O texto da Convenção, discutido desde o início da 100ª Assembleia da OIT, foi adotado sob muitos aplausos por 396 votos a favor, 16 contra e 63 abstenções por parte dos representantes de governos, organizações patronais e sindicatos dos países que fazem parte da organização.
A Convenção entrará em vigor assim que for ratificada por dois países. Uruguai e Filipinas já anunciaram a intenção de ratificar o texto de maneira rápida.
Para a OIT, a aprovação do texto é "histórica", já que constitui o primeiro instrumento jurídico internacional para os trabalhadores domésticos, que representam pelo menos 52,6 milhões de pessoas no mundo.
Segundo os dados do secretariado da OIT (BIT), os empregados domésticos - faxineiros, cozinheiros, jardineiros, babás - representam, no mínimo, de 52,6 milhões de pessoas no mundo, ou seja, de 4 a 10% dos trabalhadores nos países em desenvolvimento e até 2,5% nos países industrializados.
Mas os dados podem ser muito superiores e podem atingir 100 milhões de pessoas, com alguns países reduzindo suas estatísticas, indica o BIT.

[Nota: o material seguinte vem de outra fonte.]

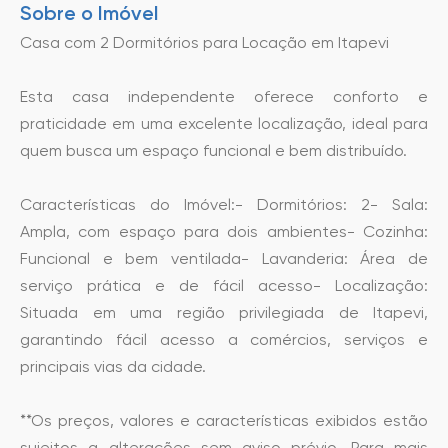
Sobre o Imóvel
Casa com 2 Dormitórios para Locação em Itapevi
Esta casa independente oferece conforto e
praticidade em uma excelente localização, ideal para
quem busca um espaço funcional e bem distribuído.
Características do Imóvel:- Dormitórios: 2- Sala:
Ampla, com espaço para dois ambientes- Cozinha:
Funcional e bem ventilada- Lavanderia: Área de
serviço prática e de fácil acesso- Localização:
Situada em uma região privilegiada de Itapevi,
garantindo fácil acesso a comércios, serviços e
principais vias da cidade.
**Os preços, valores e características exibidos estão
sujeitos a alterações sem aviso prévio. Para mais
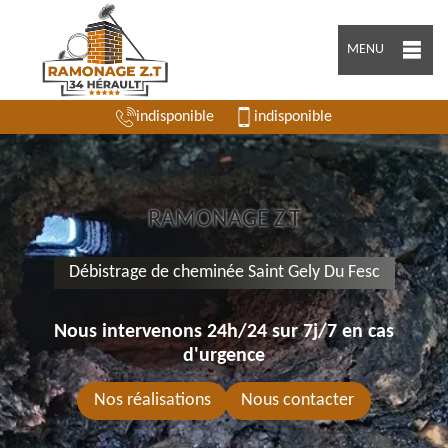
MENU
indisponible
indisponible
RAMONAGE Z.T
Débistrage de cheminée Saint Gely Du Fesc
Nous intervenons 24h/24 sur 7j/7 en cas
d'urgence
Nos réalisations
Nous contacter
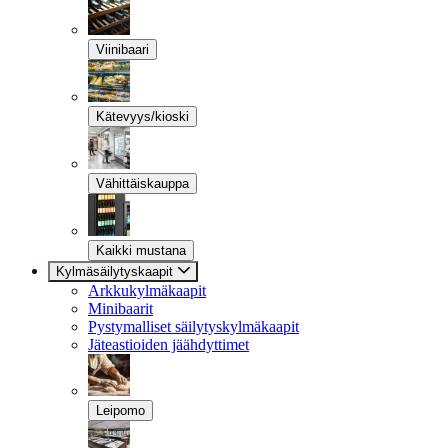
Viinibaari
Kätevyys/kioski
Vähittäiskauppa
Kaikki mustana
Kylmäsäilytyskaapit
Arkkukylmäkaapit
Minibaarit
Pystymalliset säilytyskylmäkaapit
Jäteastioiden jäähdyttimet
Leipomo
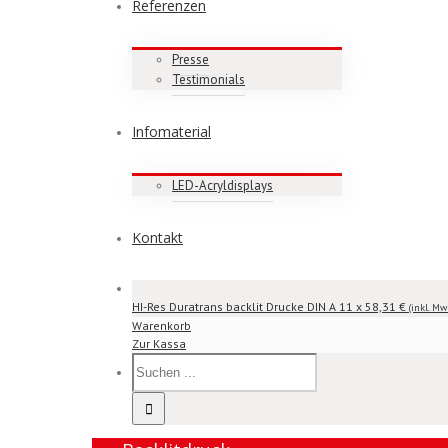
Referenzen
Presse
Testimonials
Infomaterial
LED-Acryldisplays
Kontakt
HI-Res Duratrans backlit Drucke DIN A 1
1 x
58,31
€
(inkl. Mw
Warenkorb
Zur Kassa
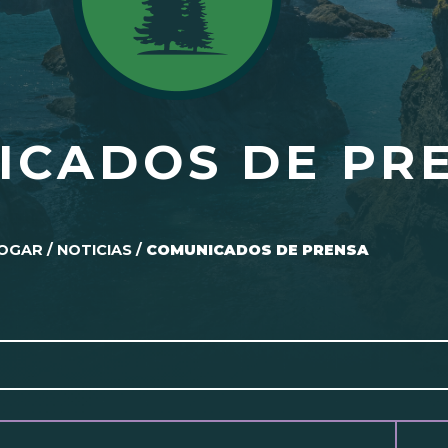
ICADOS DE PR
OGAR
/
NOTICIAS
/
COMUNICADOS DE PRENSA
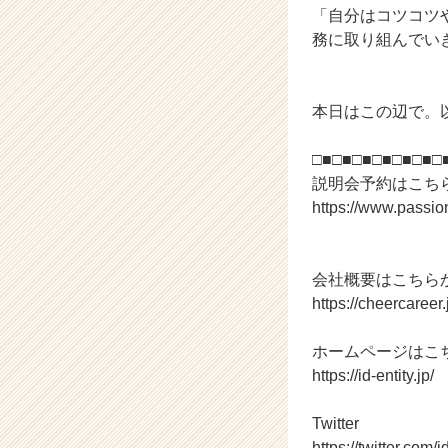
「自分はコツコツ
h
務に取り組んでい
e
e
r
C
本日はこの辺で。
a
r
□■□■□■□■□■□■□
e
説明会予約はこち
e
https://www.passi
r）
会社概要はこちら
https://cheercaree
ホームページはこ
https://id-entity.jp/
Twitter
https://twitter.com/i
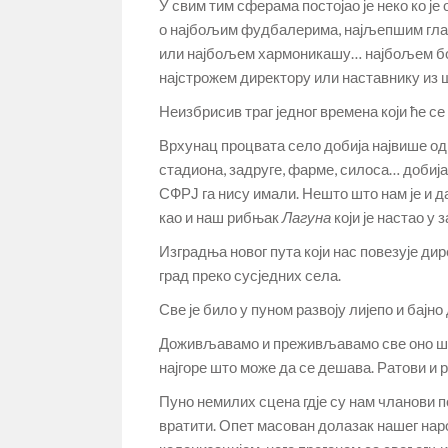
У свим тим сферама постојао је неко ко је
о најбољим фудбалерима, најљепшим глас
или најбољем хармоникашу… најбољем бор
најстрожем директору или наставнику из 
Неизбрисив траг једног времена који ће с
Врхунац процвата село добија највише од
стадиона, задруге, фарме, силоса… добија
СФРЈ га нису имали. Нешто што нам је и да
као и наш рибњак
Лагуна
који је настао у
Изградња новог пута који нас повезује дир
град преко сусједних села.
Све је било у пуном развоју лијепо и бајно
Доживљавамо и преживљавамо све оно што
најгоре што може да се дешава. Ратови и
Пуно немилих сцена гдје су нам чланови 
вратити. Опет масован долазак нашег наро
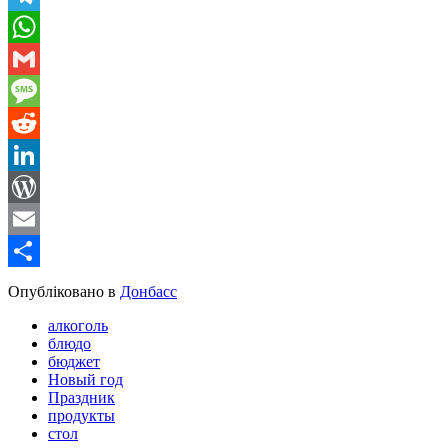
Telegram
WhatsApp
Gmail
Message
Reddit
LinkedIn
WordPress
Email
Share
Опубліковано в
Донбасс
алкоголь
блюдо
бюджет
Новый год
Праздник
продукты
стол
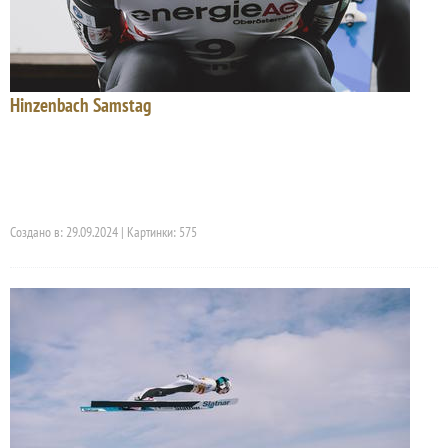
Hinzenbach Samstag
Создано в: 29.09.2024 | Картинки: 575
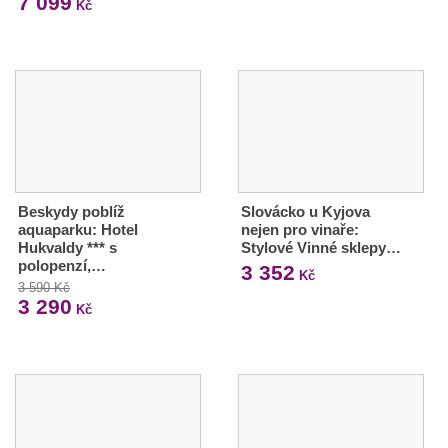
7 099
Kč
Beskydy poblíž
Slovácko u Kyjova
aquaparku: Hotel
nejen pro vinaře:
Hukvaldy *** s
Stylové Vinné sklepy…
polopenzí,…
3 352
Kč
3 590 Kč
3 290
Kč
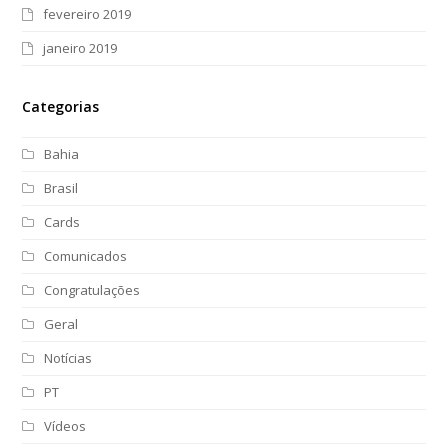
fevereiro 2019
janeiro 2019
Categorias
Bahia
Brasil
Cards
Comunicados
Congratulações
Geral
Notícias
PT
Vídeos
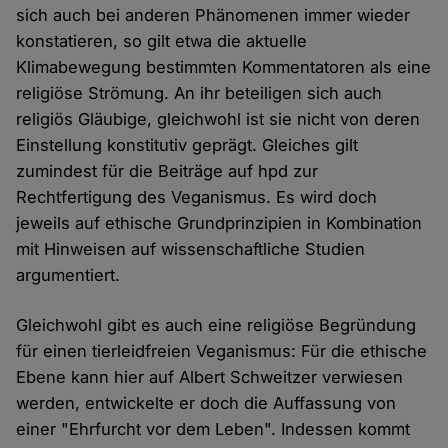
sich auch bei anderen Phänomenen immer wieder
konstatieren, so gilt etwa die aktuelle
Klimabewegung bestimmten Kommentatoren als eine
religiöse Strömung. An ihr beteiligen sich auch
religiös Gläubige, gleichwohl ist sie nicht von deren
Einstellung konstitutiv geprägt. Gleiches gilt
zumindest für die Beiträge auf hpd zur
Rechtfertigung des Veganismus. Es wird doch
jeweils auf ethische Grundprinzipien in Kombination
mit Hinweisen auf wissenschaftliche Studien
argumentiert.
Gleichwohl gibt es auch eine religiöse Begründung
für einen tierleidfreien Veganismus: Für die ethische
Ebene kann hier auf Albert Schweitzer verwiesen
werden, entwickelte er doch die Auffassung von
einer "Ehrfurcht vor dem Leben". Indessen kommt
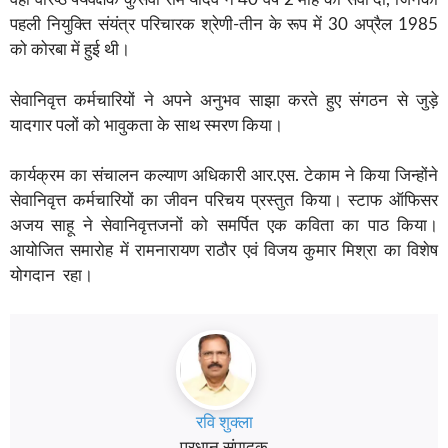
पहली नियुक्ति संयंत्र परिचारक श्रेणी-तीन के रूप में 30 अप्रैल 1985
को कोरबा में हुई थी।
सेवानिवृत्त कर्मचारियों ने अपने अनुभव साझा करते हुए संगठन से जुड़े
यादगार पलों को भावुकता के साथ स्मरण किया।
कार्यक्रम का संचालन कल्याण अधिकारी आर.एस. टेकाम ने किया जिन्होंने
सेवानिवृत्त कर्मचारियों का जीवन परिचय प्रस्तुत किया। स्टाफ ऑफिसर
अजय साहू ने सेवानिवृत्तजनों को समर्पित एक कविता का पाठ किया।
आयोजित समारोह में रामनारायण राठौर एवं विजय कुमार मिश्रा का विशेष
योगदान रहा।
रवि शुक्ला
प्रधान संपादक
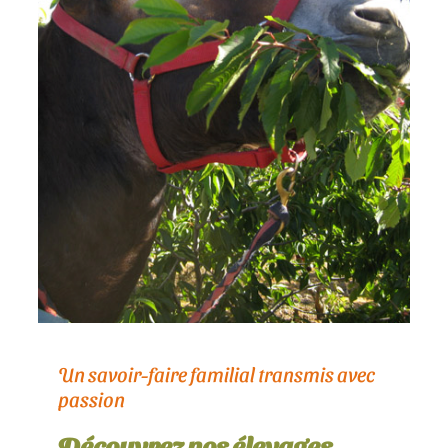
Un savoir-faire familial transmis avec
passion
Découvrez nos élevages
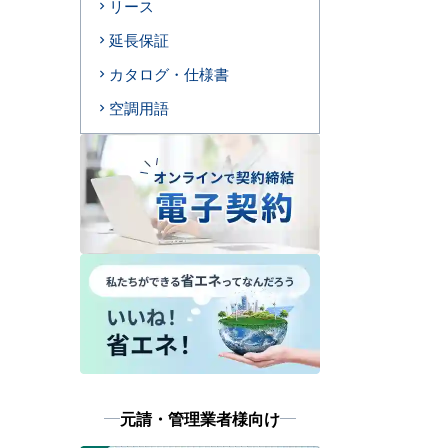
リース
延長保証
カタログ・仕様書
空調用語
元請・管理業者様向け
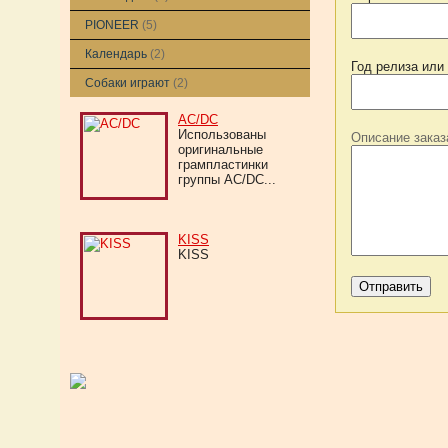
Использованы
PIONEER
(5)
оригинальные
виниловые пластинки
Календарь
(2)
группы...
Год релиза или
Собаки играют
(2)
AC/DC
Использованы
Описание заказ
оригинальные
грампластинки
группы AC/DC...
KISS
KISS
DESTROYERИзготовлена для одного
из...
ЭЛТОН ДЖОН
Данная работа была
изготовлена
специально...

Pelo fato de muitos deles receberem salários baixos (o trabalho doméstico faz parte das profissões com menores remunerações, de acordo com o BIT) e serem submetidos a cargas horárias extensas, a convenção deve garantir a essas pessoas um tratamento semelhante ao concedido a outras categorias de trabalhadores.
Ela prevê principalmente a garantia a esses trabalhadores, dos quais a grande maioria são mulheres, de um dia de descanso por semana e pretende impedir que os empregadores obriguem seus funcionários domésticos a permanecer no local de trabalho durante suas férias.
Ela pede também aos governos que verifiquem que os termos dos contratos desses trabalhadores sejam compreensíveis.
No início da semana, a chanceler alemã Angela Merkel pediu aos milhares de delegados que adotassem o texto que abordasse "um domínio que verdadeiramente ficou na sombra dos empregos oficiais".
"É muito importante que padrões sejam estabelecidos para permitir que realmente sejam respeitadas a dignidade humana e as normas de trabalho decentes nesta área", havia insistido Merkel.
No entanto, a Convenção não será obrigatória para os Estados que não a ratificaram, o que pode limitar seu impacto, principalmente em alguns países reticentes onde há um grande número de trabalhadores domésticos.